Uno de los principales focos está en la posición de Podemos, que todavía no ha definido completamente su papel. La formación morada sopesa integrarse en una candidatura amplia o concurrir en solitario, una decisión que puede resultar determinante para el equilibrio del bloque. Asimismo, la secretaria general de Podemos, Ione Belarra, expresó hace unos días en una rueda de prensa en el Congreso que estaban dispuestos a concurrir junto a Izquierda Unida en las andaluzas, pero no con Sumar, poniendo como ejemplo el "modelo de Extremadura". Así, Belarra señaló que “nosotras vamos a trabajar para tener siempre las candidaturas más amplias y más transformadoras posibles. Y si la tarea política está clara, las alianzas caerán por su propio peso".
El contexto no es sencillo. Las relaciones entre los distintos actores de la izquierda alternativa han estado marcadas por tensiones, especialmente en torno al liderazgo, la estrategia electoral y la relación con el PSOE. Sin embargo, el temor a una nueva pérdida de peso institucional está empujando a las partes a explorar entendimientos que hace apenas meses parecían improbables.

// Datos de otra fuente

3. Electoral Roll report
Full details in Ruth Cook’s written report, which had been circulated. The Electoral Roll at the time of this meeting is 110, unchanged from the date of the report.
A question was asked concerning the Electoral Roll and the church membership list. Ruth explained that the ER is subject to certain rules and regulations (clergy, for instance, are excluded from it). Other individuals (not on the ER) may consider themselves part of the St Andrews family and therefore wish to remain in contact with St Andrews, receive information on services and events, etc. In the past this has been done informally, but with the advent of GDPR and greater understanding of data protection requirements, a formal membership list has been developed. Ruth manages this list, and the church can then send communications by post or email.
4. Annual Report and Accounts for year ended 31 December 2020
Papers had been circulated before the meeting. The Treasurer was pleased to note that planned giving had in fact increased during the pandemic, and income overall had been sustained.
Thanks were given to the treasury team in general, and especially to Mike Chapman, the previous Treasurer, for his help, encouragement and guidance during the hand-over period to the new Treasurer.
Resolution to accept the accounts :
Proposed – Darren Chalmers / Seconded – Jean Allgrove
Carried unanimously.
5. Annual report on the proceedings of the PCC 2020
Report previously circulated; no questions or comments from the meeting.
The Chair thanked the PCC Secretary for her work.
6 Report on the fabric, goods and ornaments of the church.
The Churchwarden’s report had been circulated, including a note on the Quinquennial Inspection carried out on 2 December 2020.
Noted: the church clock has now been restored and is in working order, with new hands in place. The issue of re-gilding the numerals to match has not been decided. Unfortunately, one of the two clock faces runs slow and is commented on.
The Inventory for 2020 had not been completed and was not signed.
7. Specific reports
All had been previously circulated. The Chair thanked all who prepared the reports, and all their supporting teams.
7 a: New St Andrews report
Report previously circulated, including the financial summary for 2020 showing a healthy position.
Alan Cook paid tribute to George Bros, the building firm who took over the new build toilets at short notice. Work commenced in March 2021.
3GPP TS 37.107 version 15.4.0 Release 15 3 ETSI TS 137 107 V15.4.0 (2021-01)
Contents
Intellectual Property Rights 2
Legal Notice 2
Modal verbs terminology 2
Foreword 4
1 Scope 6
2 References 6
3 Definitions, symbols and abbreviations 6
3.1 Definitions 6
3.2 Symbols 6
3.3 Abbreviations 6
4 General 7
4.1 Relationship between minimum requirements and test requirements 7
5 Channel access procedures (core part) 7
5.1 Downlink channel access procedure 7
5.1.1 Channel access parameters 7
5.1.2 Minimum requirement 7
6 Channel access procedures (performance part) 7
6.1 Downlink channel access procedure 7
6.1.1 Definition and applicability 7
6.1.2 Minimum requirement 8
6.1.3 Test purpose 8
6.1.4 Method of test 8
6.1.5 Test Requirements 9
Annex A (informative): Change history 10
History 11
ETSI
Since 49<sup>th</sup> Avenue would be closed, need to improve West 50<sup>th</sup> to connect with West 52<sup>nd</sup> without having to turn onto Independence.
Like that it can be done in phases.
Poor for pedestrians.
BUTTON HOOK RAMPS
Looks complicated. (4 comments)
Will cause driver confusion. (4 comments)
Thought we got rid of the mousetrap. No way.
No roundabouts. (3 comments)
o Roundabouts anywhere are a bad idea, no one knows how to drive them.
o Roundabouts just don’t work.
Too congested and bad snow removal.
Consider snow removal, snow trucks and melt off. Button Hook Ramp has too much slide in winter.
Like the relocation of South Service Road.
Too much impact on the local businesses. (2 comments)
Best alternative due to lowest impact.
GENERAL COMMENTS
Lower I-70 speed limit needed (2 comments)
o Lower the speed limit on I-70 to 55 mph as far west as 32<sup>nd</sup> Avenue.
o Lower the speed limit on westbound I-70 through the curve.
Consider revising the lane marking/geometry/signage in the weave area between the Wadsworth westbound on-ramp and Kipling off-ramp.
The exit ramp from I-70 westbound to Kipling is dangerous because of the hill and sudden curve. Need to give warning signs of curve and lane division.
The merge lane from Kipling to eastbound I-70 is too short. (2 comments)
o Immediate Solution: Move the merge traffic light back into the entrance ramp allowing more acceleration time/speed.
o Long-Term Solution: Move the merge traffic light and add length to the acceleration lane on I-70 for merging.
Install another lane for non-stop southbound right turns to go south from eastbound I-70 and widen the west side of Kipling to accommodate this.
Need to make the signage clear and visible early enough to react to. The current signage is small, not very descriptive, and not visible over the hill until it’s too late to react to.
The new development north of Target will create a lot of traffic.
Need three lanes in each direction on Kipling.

División interna frente a la necesidad de unidad
La realidad actual del espacio político evidencia esa contradicción: mientras se multiplican los llamamientos a la unidad, las diferencias siguen siendo profundas. De hecho, el espacio está fragmentado en al menos tres grandes polos: la coalición Por Andalucía, liderada por Izquierda Unida; Adelante Andalucía, con un perfil más andalucista; y Podemos, que mantiene su propia hoja de ruta.
Las divergencias no son solo organizativas, sino también políticas. Mientras algunos sectores se muestran abiertos a facilitar gobiernos progresistas liderados por el PSOE, otros rechazan esa posibilidad y defienden una mayor autonomía política. A pesar de ello, hay un diagnóstico compartido: el 17M puede ganarse o perderse en función de la capacidad de movilización del electorado progresista. Y en ese escenario, la unidad, o al menos la coordinación, aparece como una condición casi imprescindible para aspirar a resultados relevantes.
Más allá de los resultados inmediatos, lo que está en juego en Andalucía es la posibilidad de construir un modelo exportable al conjunto del Estado. La fragmentación del espacio a la izquierda del PSOE ha sido uno de los principales problemas en los últimos ciclos electorales y la cita andaluza se interpreta como una oportunidad para corregir esa dinámica.
Las experiencias recientes, tanto en España como en otros países europeos, han puesto de relieve la importancia de las alianzas amplias para competir con bloques conservadores más cohesionados. En este sentido, Andalucía podría convertirse en el primer test real de una estrategia de reunificación que, de funcionar, se replicaría en futuras citas electorales.
Andalucía se convierte así en un campo de pruebas. Un ensayo general en el que la izquierda se juega algo más que unos comicios autonómicos: la posibilidad de redefinir su estrategia y reconstruir su unidad de cara al nuevo ciclo político que se abre en España.